| PROVIDED DATA |
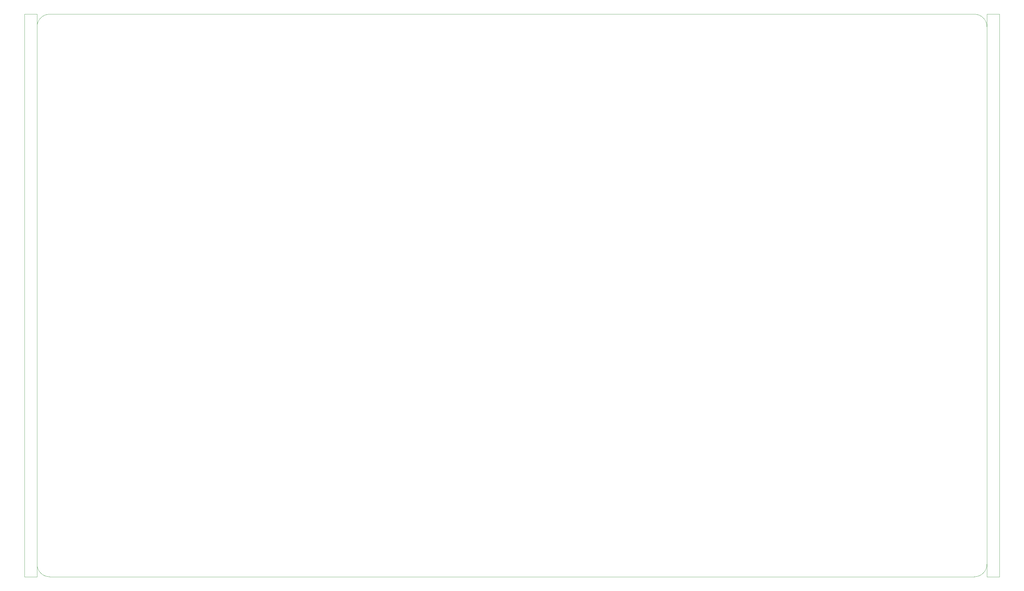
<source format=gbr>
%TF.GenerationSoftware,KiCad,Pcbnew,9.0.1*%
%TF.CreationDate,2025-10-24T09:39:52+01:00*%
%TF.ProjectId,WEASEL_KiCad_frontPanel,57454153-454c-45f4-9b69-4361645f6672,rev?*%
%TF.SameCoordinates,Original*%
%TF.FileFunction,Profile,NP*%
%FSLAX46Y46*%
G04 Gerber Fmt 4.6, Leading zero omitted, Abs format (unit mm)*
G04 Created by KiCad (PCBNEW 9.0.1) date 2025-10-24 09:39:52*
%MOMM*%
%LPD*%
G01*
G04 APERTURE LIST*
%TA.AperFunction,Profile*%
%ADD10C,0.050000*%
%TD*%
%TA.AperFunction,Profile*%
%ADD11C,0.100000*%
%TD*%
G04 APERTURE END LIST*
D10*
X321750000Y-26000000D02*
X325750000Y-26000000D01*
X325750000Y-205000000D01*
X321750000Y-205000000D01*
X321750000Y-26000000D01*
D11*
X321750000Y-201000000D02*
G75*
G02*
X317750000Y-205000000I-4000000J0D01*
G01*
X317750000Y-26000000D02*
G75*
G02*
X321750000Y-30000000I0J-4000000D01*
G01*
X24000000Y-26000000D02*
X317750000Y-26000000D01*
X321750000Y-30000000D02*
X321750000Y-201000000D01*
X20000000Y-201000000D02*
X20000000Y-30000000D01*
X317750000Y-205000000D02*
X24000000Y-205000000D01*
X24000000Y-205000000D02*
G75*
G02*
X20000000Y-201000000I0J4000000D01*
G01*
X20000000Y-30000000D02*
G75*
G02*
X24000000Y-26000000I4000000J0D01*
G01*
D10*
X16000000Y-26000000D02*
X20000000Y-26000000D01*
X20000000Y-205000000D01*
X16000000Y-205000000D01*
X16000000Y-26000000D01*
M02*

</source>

| THE PROBLEM |
Working from the entries above, return all lines that contain "format".

| SOLUTION |
<source format=gbr>
G04 Gerber Fmt 4.6, Leading zero omitted, Abs format (unit mm)*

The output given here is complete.